**EXERCISES TO COMPLETE**
• A. Translate this sentence from the passage on Habakkuk's prayer into French: "The first stanza focuses on the idea of theophany, of God showing up and all the ways in which creation reacts to that."
• B. Transcribe the rows word for word, from their first line through the line containing "13: (28, 8)". Leave the pictures out.

**PASSAGE**

It’s a psalm not unlike many of the songs we use in church, that has a refrain and three stanza’s or verses and finally what you would call a bridge that musically and thematically takes the psalm in a different direction.

Verse 2 is the refrain and contains the heart of Habakkuk’s prayer Lord I have heard of you fame, I stand in awe of your deeds, Lord, repeat them in our day, in wrath remember mercy’. Habakkuk remembers all the times God has acted on behalf of his people in the past, all the stories from the exodus, wilderness wanderings the conquest and Israel’s history, where God has both disciplined Israel for disobeying the covenant and also where he has heard their cry and saved and restored them, and he is praying that God would do the same in his time.

The three stanzas, which are indicated by the word ‘selah’. Reflect on what God has done in the past. The first stanza focuses on the idea of theophany, of God showing up and all the ways in which creation reacts to that. The appearance at Sinai with earthquake and fire and cloud. When Judah is faced with an enemy who laughs at fortified cities, Habakkuk speaks of the creator God whom before even the mountains, so solid and symbols of permanence quake and melt. The second stanza focuses on the times when God has used creation to fight on Israel’s behalf. Now God has shown up it changes from talking about God to talking to God. It focuses on God’s saving actions, The parting of the red sea and the river Jordon, the sun standing still in Joshua 10 as they battled the Amorites. Plagues going before him may look back to Egypt and the exodus but also when the Assyrians under Sennacherib come against Jerusalem only to have their army succumb to a plague in 2 kings 18. The third stanza carries on a similar vein, it sees all God had done was not because God was angry with creation but was defeating the various kings who had stood against Israel. God’s saving activity…

Our hope and our trust comes from ‘hearing those stories as well… of seeing God moving on behalf of his people. We have the same stories as Habakkuk did in the scriptures, we can look past Habakkuk and see how the remnant came back from exile and rebuilt the temple and waited for the messiah. We can see Jesus Christ, his life, his death and his resurrection, saving us from sin and death, ushering in the kingdom of God.  We have the New Testament in which we can see God moving in his people and the story church history as well. In that we can see God’s constant faithfulness to his people… which gives us hope as we face our storms, in our times and our places. It encourages us to be able to pray lord show your mercy today as you have in the past.

Habakkuk’s storms were military conquest so it was right that his reflection on God was as the creator warrior striding out across the field of history  on behalf of his people, but we could equally look at God’s provision when we are faced with financial storms, Gods healing when we are faced with health storms, How the people of God have faced persecution and the Gospel has grown in its midst, how there have been times when the church has been in threat of dying out, only to once again be revived and reinvigorated, or God’s lifelong care and commitment to people of faith  and Christ’s victory over death, as we face our own mortality.

Then in verse 16 we have a change of tune, Habakkuk’s prayer changes to a prayer of trust in God. The change comes with a repetition of the phrase ‘I have heard’ The first three stanza’s refer to the stories of the past, God’s action in the past, but now Habakkuk addresses the fact that God has spoken today to the situation Habakkuk finds himself in. His hope not only comes from looking at the past, but looking up to God, and listening to God speaking in the present. His word is that Judah will be taken into exile by Babylon and God’s people are going to have to live by faith, as they await God’s saving action in history. The Babylonians will conquer Jerusalem, the people will be taken into exile, but even that does not mean that God is not going to show mercy and act on behalf of his people… 

Habakkuk now hears what God is saying now today. That is why its important when we face life’s storms to be looking up and pressing in and waiting on God, because he does and will speak into our situations. Our hope is based on God’s past activity in history, it gives us assurance that God is for and with his people, but we need to look to God to show us how that connects with us today.

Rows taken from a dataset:
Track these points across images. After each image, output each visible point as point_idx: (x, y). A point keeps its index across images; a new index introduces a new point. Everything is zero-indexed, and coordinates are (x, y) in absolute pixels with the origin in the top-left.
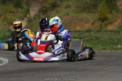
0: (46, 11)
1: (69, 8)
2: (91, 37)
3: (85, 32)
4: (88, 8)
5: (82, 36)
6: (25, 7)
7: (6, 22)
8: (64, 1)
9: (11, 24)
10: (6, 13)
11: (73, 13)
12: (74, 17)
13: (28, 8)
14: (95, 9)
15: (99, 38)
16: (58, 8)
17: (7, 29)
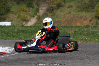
0: (53, 10)
1: (71, 8)
2: (89, 32)
3: (84, 27)
4: (86, 8)
5: (82, 31)
6: (35, 6)
7: (20, 19)
8: (67, 2)
9: (24, 21)
10: (20, 12)
11: (74, 12)
12: (75, 15)
13: (37, 8)
14: (92, 9)
15: (95, 32)
16: (62, 8)
17: (21, 24)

**WRITTEN ANSWERS**
• A. La première strophe est centrée sur l'idée de théophanie, de la manifestation de Dieu et de toutes les manières dont la création y réagit.

• B.
Track these points across images. After each image, output each visible point as point_idx: (x, y). A point keeps its index across images; a new index introduces a new point. Everything is zero-indexed, and coordinates are (x, y) in absolute pixels with the origin in the top-left.
0: (46, 11)
1: (69, 8)
2: (91, 37)
3: (85, 32)
4: (88, 8)
5: (82, 36)
6: (25, 7)
7: (6, 22)
8: (64, 1)
9: (11, 24)
10: (6, 13)
11: (73, 13)
12: (74, 17)
13: (28, 8)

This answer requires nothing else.